To many, Down syndrome (DS) is a childhood condition. But improved health care means that individuals with DS now routinely reach age 50 or 60 years of age, sometimes beyond. However, if they live long enough, people with Down syndrome are almost certain to develop Alzheimer's disease (AD).
Risk estimates vary, but the National Down Syndrome Society says that nearly 25 percent of individuals with DS over the age of 35 show signs of Alzheimer's-type dementia, a percentage that dramatically increases with age. Almost all develop dementia by the age of 60.
"The more we learn about Down syndrome and Alzheimer's disease, the more we realize these conditions - one seen at birth, the other quite late in life - are two sides of the same coin," said William C. Mobley, MD, PhD, professor and chair of the Department of Neurosciences at UC San Diego School of Medicine. "Autopsies of DS and AD brains reveal virtually identical pathologies - the same telltale amyloid plaques and neurofibrillary tangles."
Under the auspices of the Alzheimer's Disease Cooperative Study (ADCS), based at the University of California, San Diego School of Medicine, a new clinical study called the Down Syndrome Biomarker Initiative (DSBI) was launched in March 2013. According to the study's director, Michael Rafii, MD, PhD - medical director of the ADCS - its aim is to discover indicators of Alzheimer's and study progression of the disease, with the ultimate goal of better understanding brain aging and AD in adults with Down syndrome.

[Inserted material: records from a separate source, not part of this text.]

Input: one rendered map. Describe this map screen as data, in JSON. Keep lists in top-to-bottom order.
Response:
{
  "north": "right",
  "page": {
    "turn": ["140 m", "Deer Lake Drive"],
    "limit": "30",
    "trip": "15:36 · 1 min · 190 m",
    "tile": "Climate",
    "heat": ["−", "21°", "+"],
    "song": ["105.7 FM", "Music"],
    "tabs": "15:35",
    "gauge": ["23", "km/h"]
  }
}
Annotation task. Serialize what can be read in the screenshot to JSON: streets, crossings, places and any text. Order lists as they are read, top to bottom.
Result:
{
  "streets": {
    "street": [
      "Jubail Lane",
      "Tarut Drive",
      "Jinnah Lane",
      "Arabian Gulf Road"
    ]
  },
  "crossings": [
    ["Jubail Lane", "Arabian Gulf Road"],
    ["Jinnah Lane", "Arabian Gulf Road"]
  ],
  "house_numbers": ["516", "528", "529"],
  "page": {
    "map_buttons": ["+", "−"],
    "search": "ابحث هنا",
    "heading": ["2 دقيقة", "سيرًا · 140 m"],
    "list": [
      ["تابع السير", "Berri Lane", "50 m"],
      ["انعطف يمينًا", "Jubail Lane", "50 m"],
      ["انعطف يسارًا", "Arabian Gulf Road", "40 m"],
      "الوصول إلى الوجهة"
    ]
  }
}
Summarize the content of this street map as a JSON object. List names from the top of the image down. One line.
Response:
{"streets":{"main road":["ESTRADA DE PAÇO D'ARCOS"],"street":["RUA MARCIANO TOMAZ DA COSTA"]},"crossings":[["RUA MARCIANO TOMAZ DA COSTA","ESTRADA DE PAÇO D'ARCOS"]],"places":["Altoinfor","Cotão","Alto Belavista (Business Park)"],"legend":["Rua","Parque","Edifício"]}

The three-year pilot study has enrolled 12 participants, aged 30 to 60 years of age. Study participants will be screened for various biomarkers of AD, using tests that include three types of brain scans, retinal amyloid imaging and blood tests, among others.
"Findings to date using MRI and amyloid PET scans indicate that individuals with Down syndrome show the same brain patterns as those in the general population with the earliest stages of the memory-robbing disease, called prodromal AD," said Rafii. He added that indications of increased brain amyloid deposition - the insoluble protein aggregates found in the brains of patients with AD that are thought to be an underlying cause of the disease - is similar in individuals with DS and those in the general population with AD.
People with amyloid deposition in the brain experience progressive cognitive deterioration. Brain atrophy - shrinking of the brain's hippocampus - caused by the amyloid buildup, affects routine functional abilities, ultimately leading to complete physical disability.
"By understanding the progression of the disease in people with Down syndrome and those in the general population, we hope discoveries can be made in each group that can be shared between both populations," said Rafii.
The design of the DSBI pilot study is patterned after the Alzheimer's Disease Neuroimaging Initiative (ADNI), which began in 2004 to establish neuroimaging and biomarker measures of AD. ADNI tracked the changes taking place in the brains of 800 older people, either free of symptoms or diagnosed with late-stage mild cognitive disorder and early Alzheimer's disease.
"Our aim is for the Down Syndrome Biomarker Initiative to mirror ADNI's successes," Rafii said. "ADNI has helped the international Alzheimer's research community learn significant lessons about the pathology and biomarkers of AD, which in turn has driven new ways of looking at the disease and new studies that we hope will lead to viable treatments. We are confident we can do the same thing for Down syndrome."